Mr. Baker brewed his own beer and tried to grow grapes, oats barley and wheat, which normally grows in low temperatures. However, his experiment was a failure. He closed down his farm in 1866 and went back to England. Sri Lanka’s broadest waterfall, Bakers Falls in the Horton Plains National Park, is named after Mr. Samuel Baker.
Sir William Gregory had become the Governor in 1872 (1872-1877). He had the vision of making Nuwara Eliya as the Capital city of Sri Lanka. He had so many proposals to develop Nuwara Eliya.

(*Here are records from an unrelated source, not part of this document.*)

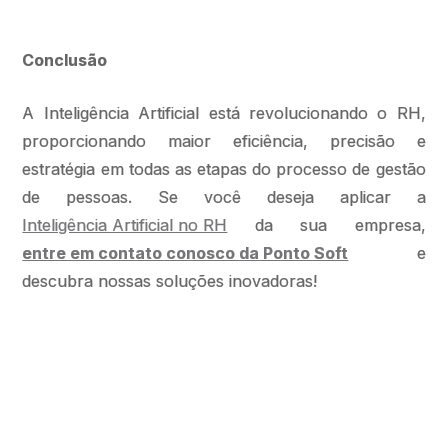
Conclusão
A Inteligência Artificial está revolucionando o RH,
proporcionando maior eficiência, precisão e
estratégia em todas as etapas do processo de gestão
de pessoas. Se você deseja aplicar a
Inteligência Artificial no RH
da sua empresa,
entre em contato conosco da Ponto Soft
e
descubra nossas soluções inovadoras!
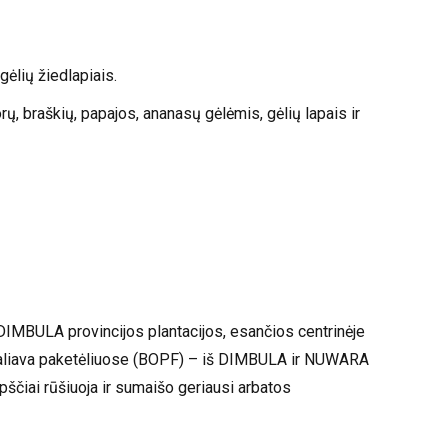
gėlių žiedlapiais.
ų, braškių, papajos, ananasų gėlėmis, gėlių lapais ir
DIMBULA provincijos plantacijos, esančios centrinėje
s žaliava paketėliuose (BOPF) – iš DIMBULA ir NUWARA
opščiai rūšiuoja ir sumaišo geriausi arbatos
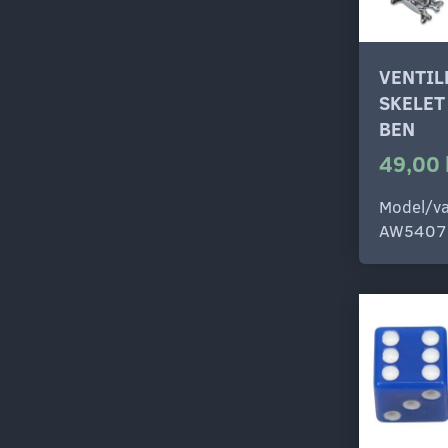
VENTI
SKELET
BEN
49,00 
Model/va
AW5407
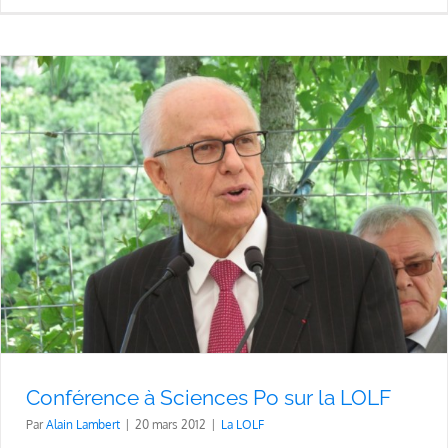
Conférence à Sciences Po sur la LOLF
Par
Alain Lambert
|
20 mars 2012
|
La LOLF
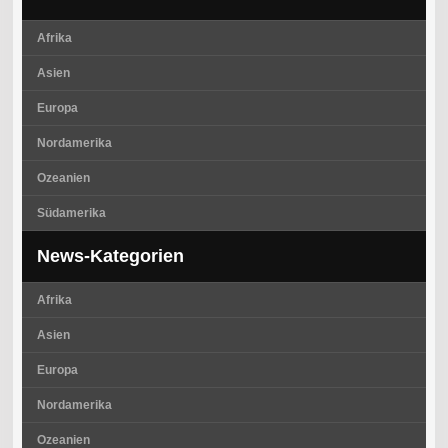
Afrika
Asien
Europa
Nordamerika
Ozeanien
Südamerika
News-Kategorien
Afrika
Asien
Europa
Nordamerika
Ozeanien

Governor William Gregory drained a swamp and converted it into a lake, which is today a prime attraction in the city, known as 'Gregory Lake'. He had given the message to the world about the beautiful city of Nuwara Eliya, famous for its luxurious and cool climate, fertile land suitable for cultivation with crops such as Coffee, Tea, 'Cinkona' and also suitable for animal farming and Gem mining.
As a result of Governor William Gregory's announcement, a large number of foreign merchants had begun to visit Nuwara Eliya. since then the population of the city had increased.

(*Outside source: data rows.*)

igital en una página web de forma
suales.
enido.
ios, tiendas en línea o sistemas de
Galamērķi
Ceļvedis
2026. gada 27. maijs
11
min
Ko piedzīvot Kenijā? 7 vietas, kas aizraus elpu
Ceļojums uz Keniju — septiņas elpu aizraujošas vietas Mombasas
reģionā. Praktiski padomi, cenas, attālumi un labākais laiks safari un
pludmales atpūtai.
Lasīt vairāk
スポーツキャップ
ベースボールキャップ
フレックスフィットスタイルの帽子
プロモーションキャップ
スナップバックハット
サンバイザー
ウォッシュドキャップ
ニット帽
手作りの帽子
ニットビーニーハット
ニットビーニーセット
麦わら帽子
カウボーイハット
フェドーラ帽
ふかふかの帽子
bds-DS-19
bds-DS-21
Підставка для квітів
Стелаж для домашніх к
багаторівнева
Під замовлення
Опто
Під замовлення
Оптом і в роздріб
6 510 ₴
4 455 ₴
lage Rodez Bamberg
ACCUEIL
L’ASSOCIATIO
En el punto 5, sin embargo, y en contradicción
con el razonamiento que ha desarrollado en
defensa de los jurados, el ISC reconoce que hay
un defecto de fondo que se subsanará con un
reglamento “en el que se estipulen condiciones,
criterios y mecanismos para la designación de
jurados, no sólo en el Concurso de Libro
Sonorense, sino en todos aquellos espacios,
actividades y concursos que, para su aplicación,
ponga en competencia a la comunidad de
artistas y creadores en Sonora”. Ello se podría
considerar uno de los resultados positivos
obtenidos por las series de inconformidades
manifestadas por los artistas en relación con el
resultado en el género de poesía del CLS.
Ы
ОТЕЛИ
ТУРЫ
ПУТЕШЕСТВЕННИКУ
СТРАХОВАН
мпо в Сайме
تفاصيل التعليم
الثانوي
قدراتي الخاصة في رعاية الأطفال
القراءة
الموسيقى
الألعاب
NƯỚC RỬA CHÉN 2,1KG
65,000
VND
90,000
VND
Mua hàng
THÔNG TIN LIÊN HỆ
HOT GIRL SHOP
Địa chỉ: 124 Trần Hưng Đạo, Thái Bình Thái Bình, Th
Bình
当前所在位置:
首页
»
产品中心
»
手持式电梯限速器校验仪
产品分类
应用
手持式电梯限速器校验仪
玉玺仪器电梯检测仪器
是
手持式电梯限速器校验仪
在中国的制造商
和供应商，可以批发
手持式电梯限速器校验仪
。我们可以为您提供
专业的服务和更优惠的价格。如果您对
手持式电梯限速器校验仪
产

Sir Robert London had become the Governor from 1877-1884. According to Sir William Gregory's advise, he had constructed a railway track from Peradeniya to Nawalapitya and from there to Hatton and Nanu Oya.
By 1910 only 2 Sri Lankans owned houses in Nuwara Eliya, Maha Mudali Sir Soloman Dias Bandaranaike (father of S.W.R.D.Bandaranayake - later Prime Minister of Sri Lanka) and F.C.Loos.
After the end of World War I in 1918, more Sri Lankans bought land and built houses here. Some of them were Sir Ponnambalam Arunachalam and E.L.F.De Soyza. While Samuel Baker paid about Rs.25/- per acre Sir Ponnambalam paid Rs.10,000/- for ½ an acre!
Some other point to note:
- The British civil servants, high government officials and businessman, who came here during April, when it was hot and balmy in the low country and the plains introduced Trout fishing to the streams in Horton Plains and Nuwara Eliya.
- Governor West Ridgeway suggested that all roofs be painted red and till recently many followed this practice.
- Many houses were built in the architectural style of the Tudor houses in England. The Nuwara Eliya Post Office is one of the oldest such houses. Some houses had fireplaces.
- 'Thawalanthenna' (small city along the Nuwara Eliya - Peradeniya main road) is the place that had been used by the travelers to rest with their bullock carts in the historical days.
- 'Kelegalle' and 'Kalukelle' (villages 1.5Km away from the Nuwara Eliya town) were used as resting places for bulls, which were used for transporting goods from Nuwara Eliya to other parts of the country.